About the Role
We are seeking a motivated Regulatory Specialist with 3-5 years of experience to join our dynamic team. This role will support key regulatory activities for our diagnostics products, ensuring compliance with global regulations and standards. The ideal candidate is detail-oriented, collaborative, and capable of driving results in a fast-paced environment.
Responsibilities
- Prepare, review, and submit regulatory documentation, including pre-market submissions (e.g., 510(k), EU technical files, or IVDR-related documents).
- Ensure compliance with applicable regulatory requirements (FDA, CLIA, MDR/IVDR, ISO 13485, etc.) for diagnostic products.
- Assist in the development, implementation, and maintenance of regulatory strategies for new and existing products.
- Liaise with cross-functional teams (e.g., R&D, Quality, Clinical) to gather required technical information for regulatory submissions.

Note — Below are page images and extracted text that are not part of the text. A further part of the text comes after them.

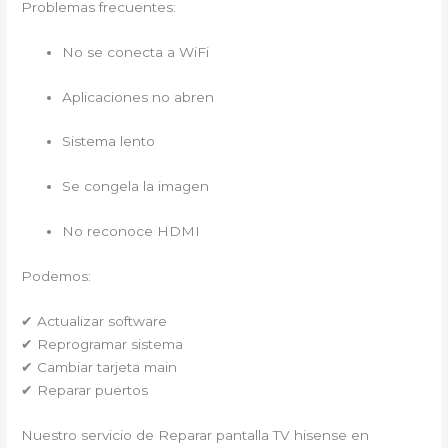
Problemas frecuentes:
No se conecta a WiFi
Aplicaciones no abren
Sistema lento
Se congela la imagen
No reconoce HDMI
Podemos:
✔ Actualizar software
✔ Reprogramar sistema
✔ Cambiar tarjeta main
✔ Reparar puertos
Nuestro servicio de Reparar pantalla TV hisense en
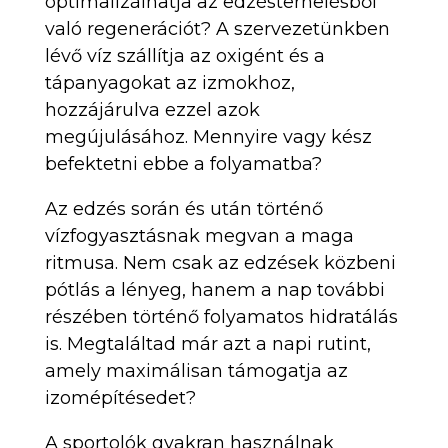
optimalizálhatja az edzésterhelésből
való regenerációt? A szervezetünkben
lévő víz szállítja az oxigént és a
tápanyagokat az izmokhoz,
hozzájárulva ezzel azok
megújulásához. Mennyire vagy kész
befektetni ebbe a folyamatba?
Az edzés során és után történő
vízfogyasztásnak megvan a maga
ritmusa. Nem csak az edzések közbeni
pótlás a lényeg, hanem a nap további
részében történő folyamatos hidratálás
is. Megtaláltad már azt a napi rutint,
amely maximálisan támogatja az
izomépítésedet?
A sportolók gyakran használnak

- Monitor regulatory changes and trends, assessing their impact on the company’s products and processes.
- Support external audits and inspections, providing required documentation and ensuring timely follow-up on regulatory actions.
- Maintain regulatory databases, track submission timelines, and ensure accurate record-keeping.
- Provide regulatory input for labeling, promotional materials, and product development initiatives.
Qualifications
- Bachelor’s degree in life sciences, engineering, or a related field.
- 3-5 years of experience in regulatory affairs, preferably in the diagnostic or medical device industry.
- Familiarity with regulatory requirements and standards, including FDA (21 CFR Part 820), EU MDR/IVDR, ISO 13485, and CLIA/CAP compliance.
- Experience with regulatory submissions, such as 510(k) or EU technical documentation.
- Excellent written and verbal communication skills, with a strong attention to detail.
- Proven ability to manage multiple projects and meet deadlines in a fast-paced environment.
- Proficiency in regulatory software tools and document management systems is a plus.
Preferred Skills
- Experience working with in vitro diagnostics (IVD) products.
- Knowledge of hybrid quality systems for LDTs and medical device requirements.
- Familiarity with global regulatory frameworks, including Health Canada, PMDA, or TGA.